Randy Joseph, who lives near Sumpter, has submitted an initiative petition to make that change.

 

 

He’ll need to collect at least 437 valid signatures by Aug. 6 to put the measure on the ballot.

The measure will have no effect on the May 20 primary election.

Two of the three county commission positions are up for election. Two Republicans have filed as candidates for each position.

Incumbent commission chairman Fred Warner Jr. will run against Bill Harvey.

Incumbent commissioner Mark Bennett will run against Dick Fleming.

No other candidates have filed.
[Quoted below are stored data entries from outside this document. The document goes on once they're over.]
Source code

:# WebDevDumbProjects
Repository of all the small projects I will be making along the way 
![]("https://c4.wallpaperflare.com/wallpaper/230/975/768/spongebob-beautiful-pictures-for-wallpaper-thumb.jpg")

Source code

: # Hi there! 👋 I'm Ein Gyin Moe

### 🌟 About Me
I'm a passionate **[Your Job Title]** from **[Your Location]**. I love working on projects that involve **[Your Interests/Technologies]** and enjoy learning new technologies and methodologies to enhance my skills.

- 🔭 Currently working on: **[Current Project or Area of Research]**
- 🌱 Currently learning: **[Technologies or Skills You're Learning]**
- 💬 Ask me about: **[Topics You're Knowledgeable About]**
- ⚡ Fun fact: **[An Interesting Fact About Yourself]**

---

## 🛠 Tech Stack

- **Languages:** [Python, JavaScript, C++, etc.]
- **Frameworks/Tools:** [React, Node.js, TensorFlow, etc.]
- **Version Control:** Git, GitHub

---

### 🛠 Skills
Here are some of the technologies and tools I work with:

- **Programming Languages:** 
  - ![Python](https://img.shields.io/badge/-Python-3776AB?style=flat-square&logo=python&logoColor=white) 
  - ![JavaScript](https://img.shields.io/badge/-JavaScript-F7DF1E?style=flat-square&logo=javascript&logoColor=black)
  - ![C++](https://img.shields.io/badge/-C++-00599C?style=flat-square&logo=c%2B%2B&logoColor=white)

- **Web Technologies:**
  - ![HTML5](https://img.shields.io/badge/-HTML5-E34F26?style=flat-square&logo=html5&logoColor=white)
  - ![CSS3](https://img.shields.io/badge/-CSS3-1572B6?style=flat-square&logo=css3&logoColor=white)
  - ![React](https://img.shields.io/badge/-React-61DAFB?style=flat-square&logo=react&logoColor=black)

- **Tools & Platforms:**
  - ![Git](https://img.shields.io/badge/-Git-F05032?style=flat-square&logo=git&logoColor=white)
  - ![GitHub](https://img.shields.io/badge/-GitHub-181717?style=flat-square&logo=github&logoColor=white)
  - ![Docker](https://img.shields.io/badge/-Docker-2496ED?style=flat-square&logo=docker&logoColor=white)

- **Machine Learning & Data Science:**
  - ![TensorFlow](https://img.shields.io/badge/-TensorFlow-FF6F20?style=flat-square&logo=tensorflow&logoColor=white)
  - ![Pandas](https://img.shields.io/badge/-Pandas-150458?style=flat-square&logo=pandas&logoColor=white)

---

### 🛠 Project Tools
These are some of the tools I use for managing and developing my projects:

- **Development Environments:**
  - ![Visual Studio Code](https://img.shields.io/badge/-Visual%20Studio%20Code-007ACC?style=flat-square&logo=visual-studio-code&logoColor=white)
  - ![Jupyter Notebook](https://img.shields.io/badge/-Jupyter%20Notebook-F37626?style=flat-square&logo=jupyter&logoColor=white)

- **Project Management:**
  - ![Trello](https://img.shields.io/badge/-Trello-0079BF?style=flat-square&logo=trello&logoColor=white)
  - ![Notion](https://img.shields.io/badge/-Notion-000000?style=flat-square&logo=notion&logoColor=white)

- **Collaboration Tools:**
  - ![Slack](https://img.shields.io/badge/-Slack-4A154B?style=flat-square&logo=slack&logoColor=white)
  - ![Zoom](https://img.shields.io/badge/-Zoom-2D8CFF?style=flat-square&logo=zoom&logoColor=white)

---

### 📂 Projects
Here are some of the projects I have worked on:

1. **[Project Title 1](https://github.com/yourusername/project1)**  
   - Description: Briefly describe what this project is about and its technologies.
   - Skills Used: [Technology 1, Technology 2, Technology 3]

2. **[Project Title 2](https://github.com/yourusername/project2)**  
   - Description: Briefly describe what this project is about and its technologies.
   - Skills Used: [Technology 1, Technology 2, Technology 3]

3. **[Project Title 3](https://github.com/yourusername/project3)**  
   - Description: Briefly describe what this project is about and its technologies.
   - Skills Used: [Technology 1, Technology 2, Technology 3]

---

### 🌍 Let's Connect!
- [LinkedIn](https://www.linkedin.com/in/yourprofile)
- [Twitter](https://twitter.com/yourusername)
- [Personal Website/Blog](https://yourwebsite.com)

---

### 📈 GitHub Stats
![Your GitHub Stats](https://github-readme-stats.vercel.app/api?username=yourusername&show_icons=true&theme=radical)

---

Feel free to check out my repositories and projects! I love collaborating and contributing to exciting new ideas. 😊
The filing deadline is March 11.

Joseph pointed out that because Oregon has a closed primary system, unless a Democrat files for either commission race, only registered Republicans will vote in the two races in the primary election.

He notes, though, that 46 percent of Baker County voters are registered as Republicans.

“Why exclude more than 50 percent of the voters from any election?” Joseph said. “How is that beneficial to the community?”

A Democrat or other candidate could mount a write-in candidate between the primary and general elections to challenge the winner of either Republican primary.

But most likely, as things stand now, the winners of the Bennett-Fleming and Warner-Harvey races will be elected as commissioners.

Joseph, a registered Democrat, ran unsuccessfully for a county commission position in 2008. He is a member of the Baker County Planning Commission.

County commissioners are the only elected positions in Baker County government that are partisan.

In 20 of Oregon’s 36 counties, the county commission positions are non-partisan.